• Data entries
---+---

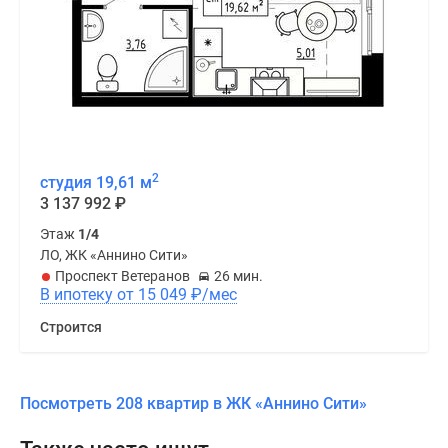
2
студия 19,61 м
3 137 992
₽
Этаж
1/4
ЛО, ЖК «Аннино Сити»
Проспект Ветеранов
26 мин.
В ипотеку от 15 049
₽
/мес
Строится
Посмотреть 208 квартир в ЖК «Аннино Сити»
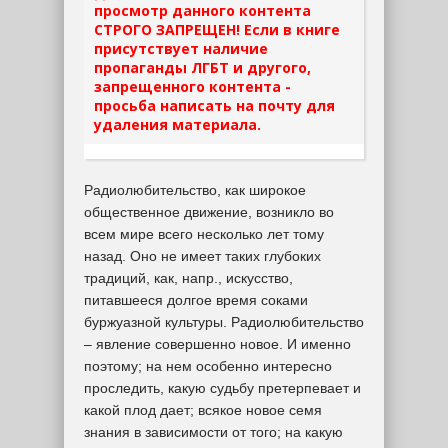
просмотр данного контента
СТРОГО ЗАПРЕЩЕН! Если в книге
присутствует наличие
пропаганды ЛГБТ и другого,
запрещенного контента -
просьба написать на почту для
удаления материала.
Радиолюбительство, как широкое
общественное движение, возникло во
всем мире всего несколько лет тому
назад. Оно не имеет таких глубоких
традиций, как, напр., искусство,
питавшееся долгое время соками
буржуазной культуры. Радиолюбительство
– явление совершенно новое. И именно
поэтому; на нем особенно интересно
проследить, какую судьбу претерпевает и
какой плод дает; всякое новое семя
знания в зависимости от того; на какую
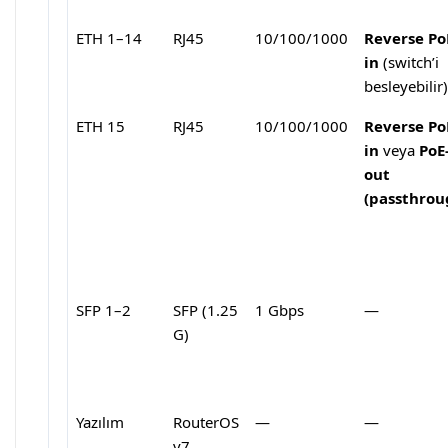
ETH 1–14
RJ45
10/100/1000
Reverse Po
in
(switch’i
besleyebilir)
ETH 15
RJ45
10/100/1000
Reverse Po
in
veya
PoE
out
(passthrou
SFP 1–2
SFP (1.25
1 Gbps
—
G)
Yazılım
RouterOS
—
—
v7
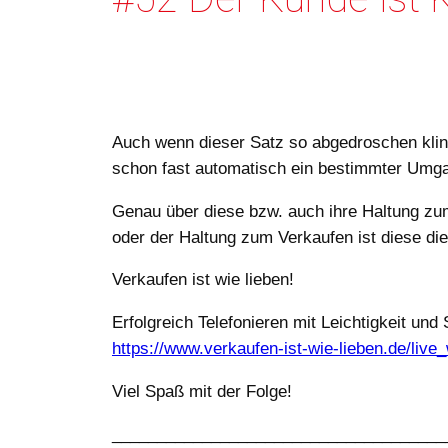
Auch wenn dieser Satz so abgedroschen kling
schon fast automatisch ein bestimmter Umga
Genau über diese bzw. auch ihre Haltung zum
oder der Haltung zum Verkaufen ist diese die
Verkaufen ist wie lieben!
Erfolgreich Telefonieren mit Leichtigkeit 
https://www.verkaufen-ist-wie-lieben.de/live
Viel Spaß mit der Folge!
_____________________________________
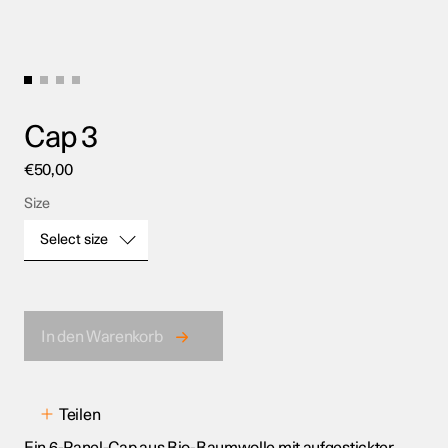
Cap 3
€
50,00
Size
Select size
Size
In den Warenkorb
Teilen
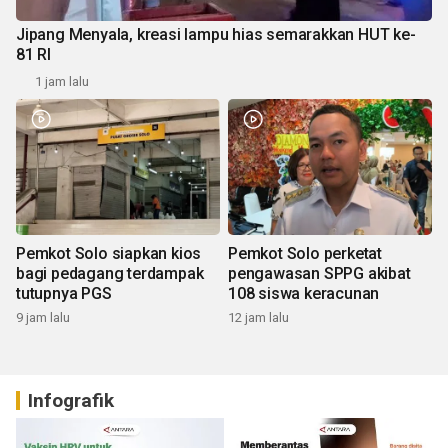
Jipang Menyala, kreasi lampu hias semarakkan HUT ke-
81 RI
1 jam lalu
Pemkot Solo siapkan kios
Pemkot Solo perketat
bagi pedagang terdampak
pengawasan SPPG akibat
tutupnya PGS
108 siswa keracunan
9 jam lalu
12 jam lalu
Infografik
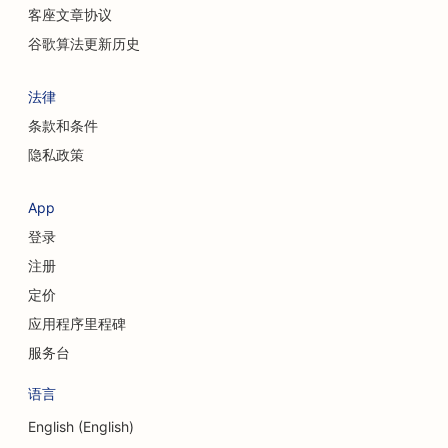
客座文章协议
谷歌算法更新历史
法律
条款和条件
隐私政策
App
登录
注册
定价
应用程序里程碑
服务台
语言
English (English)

---+---

The answer is a bare number: how many lines of the records contain the string "Аннино"?

2